Like many people I've joined the distributed.net RC5-64 crack effort - a wonderfully (relatively) pointless effort - at the current crack rate my lowly Pentium is clocking along at 150,000 keys/sec - at this rate by myself I'll cover the entire 2**64 key key space in about 3 million years and with a million similar systems joining in we could do it in 3 years ..... barring blind-luck we're in it for a long haul ....
But I'm a chip designer ..... building FAST stuff is what I do for a living .... how could we speed up this process? The following is an evening's verilog hacking and some quick back of the envelope calculations - it's all doable (except perhaps the last section's musings on integration).
A quick run through synopsys with a 0.25 micron library gives a design that runs at 100MHz and takes ~17K gates - all this with out even trying hard - I'm sure that spending some time on it could bring the gate count down or the clock speed up (there's an interesting design space to work in here - more engines running slower vs. fewer running faster) - the design is pretty combinatorial all those adders and barrell shifters - and it's hard to pipe well - it looks like a tough nut to crack in hardware (I'm sure it's designed to be that way). Anyway all up, including scan it comes to ~17k gates - which at 0.25u is (very roughly) 0.7 sq mm.
In this design chips are build that contain clusters of key engines (basicly as many as you can economically fit on a die - I've been assuming 8 for much of this, although you might get 1 or 2 in an FPGA) - dies are connected into a tree structure with 13-bit buses connecting them together - 1 13-bit bus come down to each die from above and 2 go out to other dies below this one.
At the top level the first die is connected to a PC's parallel port - from there a controll program in the PC can distribute keys to engines and collect up the results. Each engine runs at 100MHz - and takes ~80 clocks to check a key - this gives a key rate of 1.25M keys/sec - since an individual engine processes 2**32 keys before it needs a new one from the host it runs by itself for about an hour - checking to see if it succeeded and loading a new key probably would take a millisecond or so (probably a lot less - depending on the depth of the tree of dies) - this means that a single PC could support roughly 3 million engines. Clustering the engines into groups of 8 per die we can run them together on larger ranges of keys (more than 2**32) and set them up together - meaning that a PC could support 8x the number of engines - ~24million (this limit is pretty arbitrary it's pretty easy to see how to raise this number).

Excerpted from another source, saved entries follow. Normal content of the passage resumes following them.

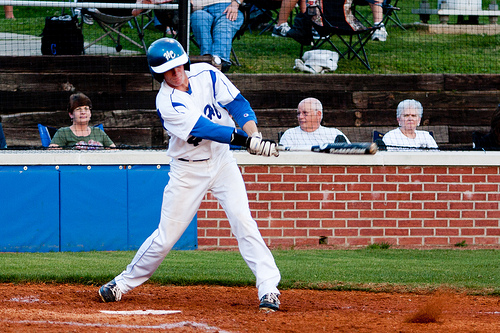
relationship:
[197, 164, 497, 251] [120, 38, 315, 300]
wall behind batter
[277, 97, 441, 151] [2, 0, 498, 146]
spectators in background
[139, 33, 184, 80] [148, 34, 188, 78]
helmet on batter's head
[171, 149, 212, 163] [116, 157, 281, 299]
belt around trousers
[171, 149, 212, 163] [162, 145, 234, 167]
belt around waist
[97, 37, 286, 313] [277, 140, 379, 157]
batter swinging bat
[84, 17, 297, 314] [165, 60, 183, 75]
batter has nose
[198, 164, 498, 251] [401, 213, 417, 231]
wall has part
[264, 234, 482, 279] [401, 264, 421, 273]
lawn has part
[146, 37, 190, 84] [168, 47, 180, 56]
helmet has part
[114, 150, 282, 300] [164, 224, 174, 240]
trousers has part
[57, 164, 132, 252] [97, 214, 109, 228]
board has part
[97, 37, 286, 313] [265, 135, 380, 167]
batter holds bat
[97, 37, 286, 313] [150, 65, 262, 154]
batter wears jersey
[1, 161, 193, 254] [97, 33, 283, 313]
padded behind batter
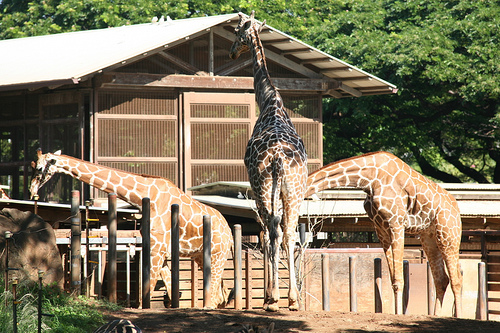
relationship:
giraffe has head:
[227, 3, 312, 315] [226, 6, 269, 62]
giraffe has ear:
[227, 3, 312, 315] [239, 18, 255, 34]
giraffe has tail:
[227, 3, 312, 315] [265, 164, 287, 268]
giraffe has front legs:
[21, 142, 238, 316] [142, 242, 180, 311]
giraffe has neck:
[227, 3, 312, 315] [247, 44, 290, 113]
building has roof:
[0, 12, 402, 195] [0, 8, 401, 102]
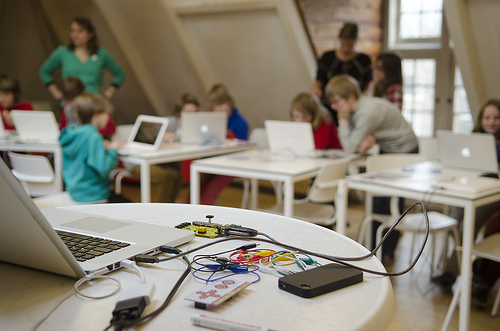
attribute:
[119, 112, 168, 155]
laptop — white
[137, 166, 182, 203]
pants — brown 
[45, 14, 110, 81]
girl — young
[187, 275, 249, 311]
controller — red, white 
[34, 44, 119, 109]
shirt — long sleeve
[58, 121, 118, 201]
shirt — blue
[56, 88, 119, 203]
boy — young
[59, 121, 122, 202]
sweatshirt — blue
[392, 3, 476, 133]
paned windows — multi paned 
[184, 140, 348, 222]
table — square , white 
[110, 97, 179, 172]
computer — large , white , laptop 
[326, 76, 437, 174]
boy — young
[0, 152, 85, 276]
cover — open  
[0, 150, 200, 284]
laptop — Silver 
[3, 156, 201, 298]
laptop — silver 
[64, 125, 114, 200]
shirt — green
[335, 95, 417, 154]
sweater — grey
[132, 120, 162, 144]
screen — black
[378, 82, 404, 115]
shirt — plaid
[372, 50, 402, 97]
hair — brown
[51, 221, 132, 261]
buttons — black  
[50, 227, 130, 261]
keyboard — black 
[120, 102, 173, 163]
laptop — white 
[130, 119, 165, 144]
monitor face — black 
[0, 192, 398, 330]
table — white 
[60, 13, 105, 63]
hair — dark 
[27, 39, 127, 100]
shirt — green 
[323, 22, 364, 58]
hair — dark 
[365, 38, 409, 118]
student — female 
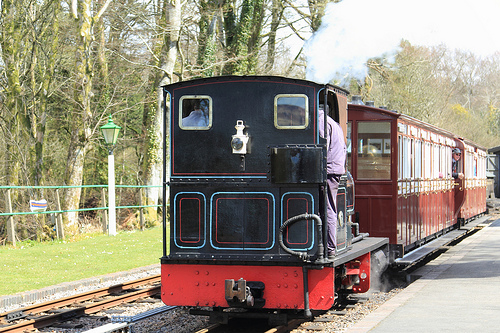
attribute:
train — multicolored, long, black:
[131, 68, 500, 317]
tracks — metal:
[10, 294, 160, 332]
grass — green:
[7, 241, 138, 277]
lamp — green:
[91, 105, 138, 238]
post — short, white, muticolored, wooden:
[95, 111, 123, 239]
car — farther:
[449, 126, 493, 241]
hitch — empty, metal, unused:
[215, 264, 257, 314]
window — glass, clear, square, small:
[175, 88, 214, 138]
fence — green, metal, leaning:
[9, 178, 94, 245]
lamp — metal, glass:
[93, 108, 132, 155]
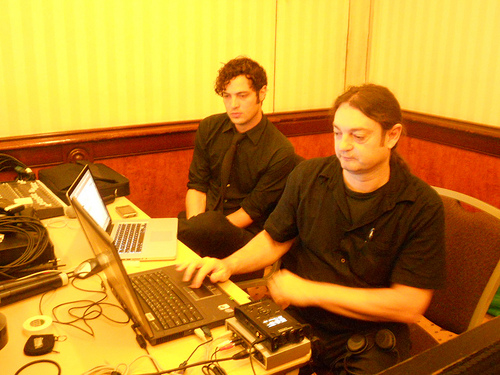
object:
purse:
[23, 333, 53, 355]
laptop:
[65, 193, 248, 344]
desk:
[2, 184, 322, 375]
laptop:
[64, 163, 181, 261]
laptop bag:
[34, 162, 129, 207]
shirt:
[259, 149, 449, 323]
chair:
[428, 186, 500, 357]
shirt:
[181, 113, 299, 220]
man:
[179, 49, 307, 270]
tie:
[217, 130, 242, 214]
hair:
[215, 55, 268, 93]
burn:
[250, 96, 262, 105]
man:
[176, 85, 446, 375]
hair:
[330, 82, 404, 125]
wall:
[0, 0, 500, 146]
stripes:
[0, 0, 21, 135]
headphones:
[343, 328, 405, 373]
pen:
[362, 224, 374, 238]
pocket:
[345, 236, 386, 271]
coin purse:
[21, 333, 57, 355]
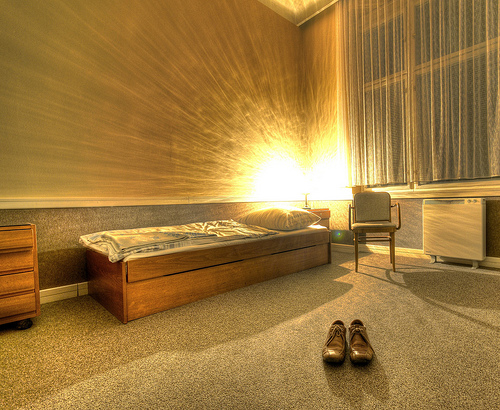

If we have 8 engines/die this corresponds to 1M dies and a tree depth of ~20.
With 24 million crack engines each doing 1.25 million keys/sec we can walk the entire key space in 7 days - woo hoo! the prize is ours! .... well almost there are just a few details ....
I've put a summary and Verilog source for my design here
Secondly how are we going to mount all this stuff - really big PC boards come to mind, suppose we put 100 chips on each board .... we're still going to need 10,000 boards it's a lot of space - and a wiring nightmare .... it's going in someone else's garage ....
At this point you realize that an 8-bit inter die bus is a problem because of all the copper outside the die - and drop it down to a serial bus - and waste some silicon to manage this instead.
The one solution that possibly makes sense - wafer-scale integration - forget about chopping up a wafer into die, packaging them into plastic and soldering them onto boards and putting the boards into a massive card cage - just do as much of your wiring as possible on a single die - the nice thing about this sort of a problem is that the engines are pretty self contained - routing around die defects would be really easy just lay out your engines in a grid - talk to one at a corner and work your way in, when you find one that's dead (maybe you mapped it with scan when you brought the wafer up) you just ignore it and route around it. In this case a grid based connection matrix makes more sense than a tree-based one.
So what can we get on a wafer? - a 7 inch wafer has an area of 24000 sq mm - assuming a single engine is 0.7sq mm and 90% of the wafer area is available and we get a 90% yield on engines - then we get ~27,000 engines/die. We only need 890 wafers and we've got our 24 million engines - it'll fit in a refrigerator sized cabinet (considering the power it's going to burn it had better be a refrigerator). 7 days later we've cracked the code.
Now before you run out and build yourself one .... remember large well funded companies have gone belly-up working on wafer-scale ....
On the other hand the NSA probably has rooms and rooms full of just such engines ... so before you start in with that 64-bit key .... remember who might be watching .... and use the 96-bit one instead ..... that way they'll need 3500 billion wafers to crack it .... (oh yeah I forgot maybe they know something we don't ....).